In the north,
west and
south …

A lot happened on Deutsche Wohnen estates in 2018. In Leipzig, Dresden, Braunschweig, Brandenburg and Berlin, for instance. Grounds were designed, walls were sprayed, estates refurbished and new ones built. Almost all the projects have one thing in common: sustainable thinking becomes sustainable action. Time for a little tour …

The new Marienhain estate

The tour begins in Berlin-Köpenick. Planning consent for the first two stages has been given for the Marienhain estate, with residential properties, a kindergarten, streets, and local shopping facilities. Construction work is due to start on the 150,000 sqm plot in early 2020, where some 1,200 residential units are to be developed in 63 different buildings. The site is exceptional, because it is right on the banks of the river Dahme. Then there is the old Villa Bolle that belonged to Carl Bolle. Anyone who knows a bit about the history of Berlin can guess that this was the famous “Bimmel Bolle”. His nickname, which means “jingle”, came because of the bells the milkmen had on their Bolle milk floats to attract customers. Around 1910 there were 250 of these milk floats on the streets of Berlin. Carl Bolle built himself a summer residence in Marienhain on the river Dahme. Following a fire the villa is a ruin today, which Deutsche Wohnen plans to rebuild.

Sustainable construction materials will be used for the new buildings. Window frames will be made of wood, the insulation will not include polystyrene and the aim is to have the buildings certified by the Society for Sustainable Construction.

Sustainable building with a system

When we build new housing we ensure that high-quality, sustainable materials are used. To document this transparently we use certification systems like the DGNB certification or the quality seal “Sustainable Construction”. The German Society for Sustainable Construction (Deutsche Gesellschaft für Nachhaltiges Bauen – DGNB) evaluates various criteria relating to ecology, economy, technology, sociocultural and functional quality, as well as the quality of the site and processes. And while we’re on the subject: our house Argentinische Allee 221 in Berlin-Zehlendorf was the first building in its class in Germany to be awarded the Gold Status. The quality seal “Sustainable Construction”, which is recognised as a seal of approval by the Federal Construction Ministry (Bundesbauministerium), also rates a wide range of criteria relating to ecology, economy and social aspects. Our Schützengarten estate in Dresden and the Lindenauer Hafen project in Leipzig are being built according to these criteria, for example.

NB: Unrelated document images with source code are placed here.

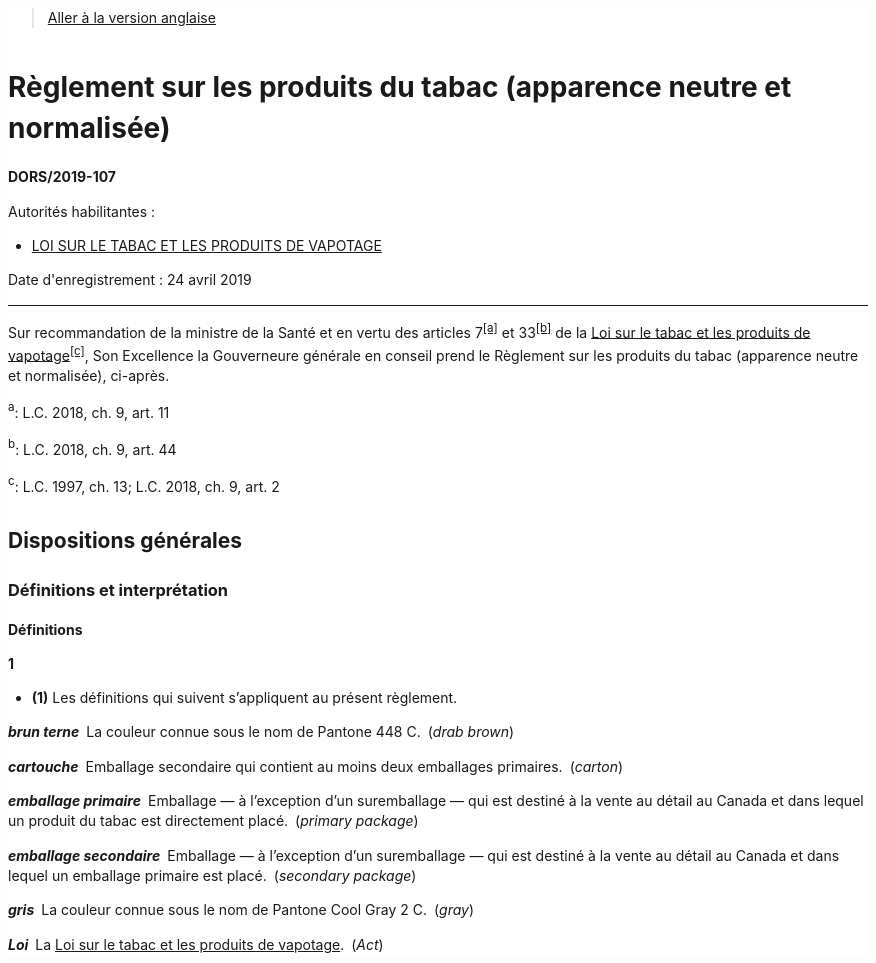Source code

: > [Aller à la version anglaise](/en/Regulations/Statutory%20Orders%20and%20Regulations/2019/107.md)

# Règlement sur les produits du tabac (apparence neutre et normalisée)

**DORS/2019-107**

Autorités habilitantes : 
- [LOI SUR LE TABAC ET LES PRODUITS DE VAPOTAGE](/fr/Lois/Lois%20du%20Canada/1997/ch.%2013.md)

Date d'enregistrement : 24 avril 2019

----------

Sur recommandation de la ministre de la Santé et en vertu des articles 7<sup><a href='#nbp_81200-2-367_F_2017-05-09_hq_19207'>[a]</a></sup> et 33<sup><a href='#nbp_81200-2-367_F_2017-05-09_hq_19208'>[b]</a></sup> de la [Loi sur le tabac et les produits de vapotage](/fr/Lois/Lois%20du%20Canada/1997/ch.%2013.md)<sup><a href='#nbp_81200-2-367_F_2017-05-09_hq_19209'>[c]</a></sup>, Son Excellence la Gouverneure générale en conseil prend le Règlement sur les produits du tabac (apparence neutre et normalisée), ci-après.

<a name='nbp_81200-2-367_F_2017-05-09_hq_19207'><sup>a</sup></a>: L.C. 2018, ch. 9, art. 11<br />

<a name='nbp_81200-2-367_F_2017-05-09_hq_19208'><sup>b</sup></a>: L.C. 2018, ch. 9, art. 44<br />

<a name='nbp_81200-2-367_F_2017-05-09_hq_19209'><sup>c</sup></a>: L.C. 1997, ch. 13; L.C. 2018, ch. 9, art. 2<br />




## Dispositions générales



### Définitions et interprétation



**Définitions**

**1** 

- **(1)** Les définitions qui suivent s’appliquent au présent règlement.

***brun terne*** La couleur connue sous le nom de Pantone 448 C. (*drab brown*)

***cartouche*** Emballage secondaire qui contient au moins deux emballages primaires. (*carton*)

***emballage primaire*** Emballage — à l’exception d’un suremballage — qui est destiné à la vente au détail au Canada et dans lequel un produit du tabac est directement placé. (*primary package*)

***emballage secondaire*** Emballage — à l’exception d’un suremballage — qui est destiné à la vente au détail au Canada et dans lequel un emballage primaire est placé. (*secondary package*)

***gris*** La couleur connue sous le nom de Pantone Cool Gray 2 C. (*gray*)

***Loi*** La [Loi sur le tabac et les produits de vapotage](/fr/Lois/Lois%20du%20Canada/1997/ch.%2013.md). (*Act*)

The roofing ceremony was held in the reporting year for four timber-built multi-family homes in Elstal, to the west of Berlin. All the load-bearing walls and ceilings are made of solid timber elements, which in turn consist of several layers of wood. “Normally these layers are laminated. But in Elstal we didn’t have to do that, because we used pegs that had been dried in an oven and then inserted into the prepared holes. The humidity in the air causes the pegs to swell again, which stabilises the joint”, explains Sebastian Höfker, the project manager at Deutsche Wohnen responsible for supervising the building work. That is what sustainable construction looks like in detail – to a standard that earned a DGNB-Platinum certificate.

Waterfront living in Leipzig

From Havelland in Brandenburg the tour continues a good way further south. One prominent feature of the Lindenau district of Leipzig is a canal with an old industrial port. The groundbreaking ceremony for a new chapter in its development took place here in 2018: Deutsche Wohnen is building 44 rental apartments on the new Lindenauer Hafen estate. The apartments range in size from 50 square metres to 120 square metres and are located in two five-storey buildings. All the units are easy-access and suitable for wheelchair users. The facades are insulated with cellular bricks. These are hollow bricks that are filled with insulating material and so have excellent insulating properties. What’s more, the facade will be made of clinker bricks that fit with the site’s history as an industrial port and which can last for up to 100 years without being replaced – that’s sustainable too.

About the demolition of a bunker and new apartments

Next stop is Dresden. “The Schützengarten project in Dresden is really exciting. As befits this central location, the city decided in favour of a residential neighbourhood that marks a return to the historical street layout and the proportions of the original urban planning, instead of the large-scale commercial buildings erected in the 1980s”, explains Delia Kraaß. The scope of the project is impressive, because a total of 540 apartments are to be built. And what is also interesting, as the project manager says, is that “at the time of the GDR the tower blocks were used by VEB Energiebau Dresden. Underneath the company canteen there was an air-raid bunker and at times a bowling alley too. So in the course of the demolition work we sometimes had to pull down concrete ceilings that were more than 1.6 metres thick.” Once the land has been prepared for redevelopment, construction work is expected to start in 2020 on the underground car parks and then on the apartment blocks in different designs, which will form the new estate that is situated not far from the river Elbe. Here too, the construction work is being carried out in accordance with the “Sustainable Construction” rating system. So when everything is finished, the Deutsche Wohnen portfolio will have another lively and sustainable inner-city estate.